The developer faces what economists call a stranded asset problem. Her human capital was built for a market being repriced. The investment — tuition, foregone earnings, opportunity cost of specialization — is sunk. The market does not compensate her for the investment that produced skills it no longer needs at the old price. The institutions that benefited from her capital during its scarcity — employers who captured her productive output, shareholders who earned returns on that output, customers who received products her skills produced — bear none of the transition cost. Gains were socialized; losses are privatized. This is unjust: she invested in good faith, responding to accurate market signals that became inaccurate through a development she did not cause. It is also economically inefficient: the uncompensated destruction of human capital sends a signal to the next generation that deep specialization is risky, producing a rational response of underinvestment in exactly the deep skills the AI economy most requires.
Stiglitz and Korinek's work on steering technological progress addresses this directly. When governments cannot easily redistribute income after the fact, steering the direction of innovation itself becomes desirable — favoring labor-augmenting over labor-saving AI, even at efficiency cost. 'The worse your safety net,' their analysis implies, 'the more you should care about what kind of AI gets built.' In economies with robust transitional support, specific human capital destruction is painful but manageable. In economies without robust support — which describes the actual environment in which the AI transition is occurring — the destruction compounds. The forty-five-year-old developer with mortgage and dependents cannot easily retrain; the cost of retraining (time, money, foregone earnings, risk of the market repricing again before completion) may be prohibitive. She faces the choice between accepting a lower-paying role that underutilizes her remaining skills and investing in retraining that she may not be able to afford.

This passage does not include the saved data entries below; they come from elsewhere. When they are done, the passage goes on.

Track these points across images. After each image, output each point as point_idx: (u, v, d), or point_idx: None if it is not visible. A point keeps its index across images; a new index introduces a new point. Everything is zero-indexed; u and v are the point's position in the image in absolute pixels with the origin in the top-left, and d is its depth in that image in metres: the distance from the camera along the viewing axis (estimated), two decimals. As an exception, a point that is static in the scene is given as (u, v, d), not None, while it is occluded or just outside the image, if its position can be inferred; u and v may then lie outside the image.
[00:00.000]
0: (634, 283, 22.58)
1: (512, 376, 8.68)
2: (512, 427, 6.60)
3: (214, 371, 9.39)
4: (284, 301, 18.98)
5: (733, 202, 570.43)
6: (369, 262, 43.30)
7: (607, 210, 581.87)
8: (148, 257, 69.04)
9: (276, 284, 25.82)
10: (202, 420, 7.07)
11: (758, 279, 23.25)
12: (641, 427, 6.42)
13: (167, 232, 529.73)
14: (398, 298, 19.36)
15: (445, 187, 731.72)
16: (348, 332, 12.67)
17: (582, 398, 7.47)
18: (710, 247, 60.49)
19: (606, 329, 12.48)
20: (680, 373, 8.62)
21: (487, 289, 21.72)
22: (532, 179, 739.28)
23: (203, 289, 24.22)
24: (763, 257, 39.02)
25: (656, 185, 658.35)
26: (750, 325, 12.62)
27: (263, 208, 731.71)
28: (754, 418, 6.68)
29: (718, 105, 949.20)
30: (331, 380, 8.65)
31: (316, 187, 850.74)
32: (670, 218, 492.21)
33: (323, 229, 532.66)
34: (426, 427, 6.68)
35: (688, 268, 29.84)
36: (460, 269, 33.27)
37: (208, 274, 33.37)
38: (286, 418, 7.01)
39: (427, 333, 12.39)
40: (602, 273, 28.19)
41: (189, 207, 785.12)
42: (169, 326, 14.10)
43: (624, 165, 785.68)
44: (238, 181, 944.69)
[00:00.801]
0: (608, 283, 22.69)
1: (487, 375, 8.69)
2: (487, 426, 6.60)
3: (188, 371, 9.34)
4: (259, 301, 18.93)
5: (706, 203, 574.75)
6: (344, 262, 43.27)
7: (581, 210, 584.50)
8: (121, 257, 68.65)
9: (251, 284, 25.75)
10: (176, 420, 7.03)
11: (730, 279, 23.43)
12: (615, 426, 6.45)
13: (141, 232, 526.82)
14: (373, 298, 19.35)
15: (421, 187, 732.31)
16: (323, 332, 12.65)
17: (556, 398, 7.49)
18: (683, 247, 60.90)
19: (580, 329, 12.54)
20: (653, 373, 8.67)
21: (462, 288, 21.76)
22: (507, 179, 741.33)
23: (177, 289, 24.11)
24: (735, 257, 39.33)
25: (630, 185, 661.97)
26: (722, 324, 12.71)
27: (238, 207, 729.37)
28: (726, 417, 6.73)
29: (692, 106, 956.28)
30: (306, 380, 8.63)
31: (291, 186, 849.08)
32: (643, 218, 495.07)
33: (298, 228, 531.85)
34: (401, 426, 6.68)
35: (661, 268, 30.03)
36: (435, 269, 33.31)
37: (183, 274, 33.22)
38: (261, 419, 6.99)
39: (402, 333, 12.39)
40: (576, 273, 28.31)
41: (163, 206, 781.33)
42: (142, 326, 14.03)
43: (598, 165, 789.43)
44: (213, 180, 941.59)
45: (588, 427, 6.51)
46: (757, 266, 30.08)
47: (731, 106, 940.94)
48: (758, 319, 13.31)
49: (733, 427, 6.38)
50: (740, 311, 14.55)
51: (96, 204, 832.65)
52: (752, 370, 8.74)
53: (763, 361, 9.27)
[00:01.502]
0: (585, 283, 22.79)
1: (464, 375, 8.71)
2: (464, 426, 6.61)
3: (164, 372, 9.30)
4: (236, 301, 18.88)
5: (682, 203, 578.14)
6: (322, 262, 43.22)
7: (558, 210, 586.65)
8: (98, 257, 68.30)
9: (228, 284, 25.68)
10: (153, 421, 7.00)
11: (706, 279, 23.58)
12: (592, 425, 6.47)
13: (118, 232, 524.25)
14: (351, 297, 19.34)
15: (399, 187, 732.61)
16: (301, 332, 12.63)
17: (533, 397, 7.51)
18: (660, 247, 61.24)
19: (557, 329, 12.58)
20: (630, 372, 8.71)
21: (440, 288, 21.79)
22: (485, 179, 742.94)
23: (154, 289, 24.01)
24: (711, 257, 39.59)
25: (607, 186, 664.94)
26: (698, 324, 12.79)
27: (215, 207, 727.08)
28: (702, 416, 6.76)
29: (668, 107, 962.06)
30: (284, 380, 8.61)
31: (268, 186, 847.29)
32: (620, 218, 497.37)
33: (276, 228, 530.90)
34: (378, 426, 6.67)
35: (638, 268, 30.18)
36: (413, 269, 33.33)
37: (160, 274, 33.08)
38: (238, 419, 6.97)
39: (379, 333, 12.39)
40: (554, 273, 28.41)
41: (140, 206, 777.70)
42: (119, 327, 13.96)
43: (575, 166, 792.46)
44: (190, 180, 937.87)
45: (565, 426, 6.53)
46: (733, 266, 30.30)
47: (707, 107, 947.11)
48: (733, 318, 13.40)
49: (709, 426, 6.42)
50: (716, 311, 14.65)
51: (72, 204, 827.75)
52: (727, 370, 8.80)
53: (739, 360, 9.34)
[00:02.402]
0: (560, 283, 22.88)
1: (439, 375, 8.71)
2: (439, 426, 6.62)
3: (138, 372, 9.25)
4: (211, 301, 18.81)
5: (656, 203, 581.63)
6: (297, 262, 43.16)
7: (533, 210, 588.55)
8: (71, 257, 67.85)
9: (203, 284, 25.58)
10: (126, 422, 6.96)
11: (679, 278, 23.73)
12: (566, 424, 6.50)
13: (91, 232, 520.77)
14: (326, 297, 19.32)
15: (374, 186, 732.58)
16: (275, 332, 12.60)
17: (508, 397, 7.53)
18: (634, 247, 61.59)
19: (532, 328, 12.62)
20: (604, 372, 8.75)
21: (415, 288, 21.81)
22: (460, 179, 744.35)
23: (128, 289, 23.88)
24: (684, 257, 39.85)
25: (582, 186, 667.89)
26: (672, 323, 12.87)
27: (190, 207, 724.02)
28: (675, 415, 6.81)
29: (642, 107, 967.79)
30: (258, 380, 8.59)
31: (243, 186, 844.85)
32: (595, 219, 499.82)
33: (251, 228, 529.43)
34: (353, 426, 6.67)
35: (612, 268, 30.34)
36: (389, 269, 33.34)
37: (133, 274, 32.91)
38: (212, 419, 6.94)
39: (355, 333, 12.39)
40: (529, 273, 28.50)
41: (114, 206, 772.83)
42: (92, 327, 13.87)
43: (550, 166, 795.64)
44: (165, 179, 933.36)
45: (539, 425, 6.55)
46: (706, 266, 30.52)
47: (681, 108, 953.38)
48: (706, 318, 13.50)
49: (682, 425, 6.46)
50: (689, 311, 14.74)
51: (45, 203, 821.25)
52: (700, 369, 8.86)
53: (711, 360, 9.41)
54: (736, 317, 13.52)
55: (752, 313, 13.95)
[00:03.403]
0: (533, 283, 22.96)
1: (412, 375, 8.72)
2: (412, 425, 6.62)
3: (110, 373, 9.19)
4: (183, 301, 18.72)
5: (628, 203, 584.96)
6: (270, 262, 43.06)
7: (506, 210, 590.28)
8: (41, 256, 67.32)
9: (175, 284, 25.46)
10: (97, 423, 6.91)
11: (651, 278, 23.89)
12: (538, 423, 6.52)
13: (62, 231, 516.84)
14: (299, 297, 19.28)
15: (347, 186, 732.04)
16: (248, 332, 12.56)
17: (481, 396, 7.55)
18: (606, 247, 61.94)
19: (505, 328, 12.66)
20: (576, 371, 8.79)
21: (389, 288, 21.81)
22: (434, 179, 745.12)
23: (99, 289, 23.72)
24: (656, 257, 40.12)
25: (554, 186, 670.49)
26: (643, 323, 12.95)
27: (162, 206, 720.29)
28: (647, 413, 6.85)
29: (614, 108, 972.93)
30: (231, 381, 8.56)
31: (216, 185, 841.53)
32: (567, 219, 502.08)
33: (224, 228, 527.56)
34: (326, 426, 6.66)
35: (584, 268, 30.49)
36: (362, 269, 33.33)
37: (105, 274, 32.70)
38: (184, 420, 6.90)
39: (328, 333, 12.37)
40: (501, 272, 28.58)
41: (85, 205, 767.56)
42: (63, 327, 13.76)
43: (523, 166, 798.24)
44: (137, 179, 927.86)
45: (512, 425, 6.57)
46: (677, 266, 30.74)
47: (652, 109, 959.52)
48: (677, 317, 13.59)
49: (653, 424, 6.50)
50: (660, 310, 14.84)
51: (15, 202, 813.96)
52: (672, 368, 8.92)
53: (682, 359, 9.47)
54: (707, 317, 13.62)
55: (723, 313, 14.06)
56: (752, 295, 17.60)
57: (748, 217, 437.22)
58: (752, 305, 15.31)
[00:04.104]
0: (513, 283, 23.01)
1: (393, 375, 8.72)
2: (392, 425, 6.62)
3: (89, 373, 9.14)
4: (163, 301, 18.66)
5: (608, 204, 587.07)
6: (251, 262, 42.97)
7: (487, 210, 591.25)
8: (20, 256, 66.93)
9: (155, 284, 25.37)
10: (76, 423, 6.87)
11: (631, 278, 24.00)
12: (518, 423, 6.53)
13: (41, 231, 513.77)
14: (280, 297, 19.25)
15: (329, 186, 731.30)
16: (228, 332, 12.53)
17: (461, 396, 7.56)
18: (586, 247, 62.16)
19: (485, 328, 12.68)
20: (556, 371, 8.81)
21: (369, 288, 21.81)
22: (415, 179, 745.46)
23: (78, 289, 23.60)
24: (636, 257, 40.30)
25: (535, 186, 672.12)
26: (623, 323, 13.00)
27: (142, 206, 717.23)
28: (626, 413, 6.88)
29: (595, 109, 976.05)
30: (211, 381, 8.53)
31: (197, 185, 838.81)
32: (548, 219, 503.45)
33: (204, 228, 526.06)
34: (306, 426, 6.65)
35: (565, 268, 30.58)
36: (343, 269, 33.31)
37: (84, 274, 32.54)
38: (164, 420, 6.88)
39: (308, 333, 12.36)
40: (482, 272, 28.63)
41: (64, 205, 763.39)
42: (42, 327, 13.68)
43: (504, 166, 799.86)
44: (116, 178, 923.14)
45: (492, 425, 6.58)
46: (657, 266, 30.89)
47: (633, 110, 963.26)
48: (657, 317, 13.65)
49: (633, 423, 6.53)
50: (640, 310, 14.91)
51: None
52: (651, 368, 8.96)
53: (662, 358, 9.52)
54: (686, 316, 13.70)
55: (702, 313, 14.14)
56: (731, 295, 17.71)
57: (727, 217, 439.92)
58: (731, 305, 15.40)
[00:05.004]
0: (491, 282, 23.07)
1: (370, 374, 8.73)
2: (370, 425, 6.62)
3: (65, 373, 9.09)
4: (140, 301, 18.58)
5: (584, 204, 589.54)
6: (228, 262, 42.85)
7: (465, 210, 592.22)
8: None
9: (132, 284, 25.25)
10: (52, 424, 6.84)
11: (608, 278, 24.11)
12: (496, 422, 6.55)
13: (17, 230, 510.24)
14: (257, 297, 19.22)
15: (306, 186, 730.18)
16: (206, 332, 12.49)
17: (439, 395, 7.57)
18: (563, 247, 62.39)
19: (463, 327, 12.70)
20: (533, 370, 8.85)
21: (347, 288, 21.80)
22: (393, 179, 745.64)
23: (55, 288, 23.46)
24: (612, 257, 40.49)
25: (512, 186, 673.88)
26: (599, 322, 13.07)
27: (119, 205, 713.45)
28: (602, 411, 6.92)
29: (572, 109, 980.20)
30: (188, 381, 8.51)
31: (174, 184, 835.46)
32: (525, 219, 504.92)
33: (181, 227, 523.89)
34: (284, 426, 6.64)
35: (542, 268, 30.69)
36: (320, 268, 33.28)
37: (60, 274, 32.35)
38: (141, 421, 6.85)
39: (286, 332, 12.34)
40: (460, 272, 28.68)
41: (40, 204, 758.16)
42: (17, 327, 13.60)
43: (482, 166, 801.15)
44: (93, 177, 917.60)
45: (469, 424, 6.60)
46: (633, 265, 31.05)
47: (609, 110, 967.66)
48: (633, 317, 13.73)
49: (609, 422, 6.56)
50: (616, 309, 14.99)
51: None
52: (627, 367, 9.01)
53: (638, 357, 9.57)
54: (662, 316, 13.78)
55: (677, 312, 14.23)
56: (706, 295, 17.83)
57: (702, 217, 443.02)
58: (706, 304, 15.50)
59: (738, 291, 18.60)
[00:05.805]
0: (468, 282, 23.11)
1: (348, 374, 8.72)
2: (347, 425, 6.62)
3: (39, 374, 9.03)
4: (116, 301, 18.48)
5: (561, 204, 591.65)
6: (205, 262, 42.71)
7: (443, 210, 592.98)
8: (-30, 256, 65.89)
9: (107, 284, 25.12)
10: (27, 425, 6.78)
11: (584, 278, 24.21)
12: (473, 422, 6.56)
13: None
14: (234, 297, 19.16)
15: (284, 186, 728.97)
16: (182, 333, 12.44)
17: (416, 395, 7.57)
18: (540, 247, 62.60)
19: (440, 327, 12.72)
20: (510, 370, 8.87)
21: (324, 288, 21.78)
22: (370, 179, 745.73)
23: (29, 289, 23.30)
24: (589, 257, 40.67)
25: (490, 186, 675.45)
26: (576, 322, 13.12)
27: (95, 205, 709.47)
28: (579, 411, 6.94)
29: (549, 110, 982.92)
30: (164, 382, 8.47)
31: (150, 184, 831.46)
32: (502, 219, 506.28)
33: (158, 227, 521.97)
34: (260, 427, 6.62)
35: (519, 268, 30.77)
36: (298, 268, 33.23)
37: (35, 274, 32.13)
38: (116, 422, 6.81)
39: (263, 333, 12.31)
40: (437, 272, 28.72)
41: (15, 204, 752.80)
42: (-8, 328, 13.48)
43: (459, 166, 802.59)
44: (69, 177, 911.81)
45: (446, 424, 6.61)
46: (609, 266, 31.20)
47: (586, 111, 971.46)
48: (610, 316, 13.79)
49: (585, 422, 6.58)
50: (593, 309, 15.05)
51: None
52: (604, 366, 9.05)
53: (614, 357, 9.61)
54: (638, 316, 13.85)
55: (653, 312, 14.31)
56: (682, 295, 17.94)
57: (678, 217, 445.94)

The human capital framework originates with Gary Becker's 1964 work of the same name, which established the analytical treatment of skills as capital. Stiglitz extended the framework through his work on screening and signaling, demonstrating that human capital markets suffer from severe information asymmetries. His subsequent work on stranded assets, transitional support, and the economics of knowledge extended the framework to the distributional consequences of rapid technological change.
Human capital is embodied and illiquid. Unlike physical capital, it cannot be sold, repurposed, or hedged against obsolescence — the person who carries it absorbs the full risk of demand collapse.
Discontinuous repricing. Market repricing under information asymmetry is sudden, not gradual; the senior developer's compensation can halve in months once the substitution threshold is crossed.
Socialized gains, privatized losses. The benefits of human capital's productive output during its scarce period were distributed across employers, shareholders, and consumers; the costs of its obsolescence fall on the individual.
The signal to the next generation. When deep specialization is punished without compensation, the rational response is underinvestment — producing a surfeit of surface competence and a shortage of the depth the economy needs.
Directed innovation as second-best. When redistribution is politically difficult, steering innovation toward augmenting rather than replacing human capital becomes the available policy lever.
Labor economists dispute whether the human capital framework adequately captures the social dimension of skill. The competing situated cognition tradition (Jean Lave, Etienne Wenger) argues that skill is less embodied capital than community participation, which changes the analysis of what transition support should provide. Stiglitz has engaged with these critiques by expanding his framework to include institutional capital — the networks, communities, and shared practices that produce individual skill — as a distinct category requiring its own protective institutions.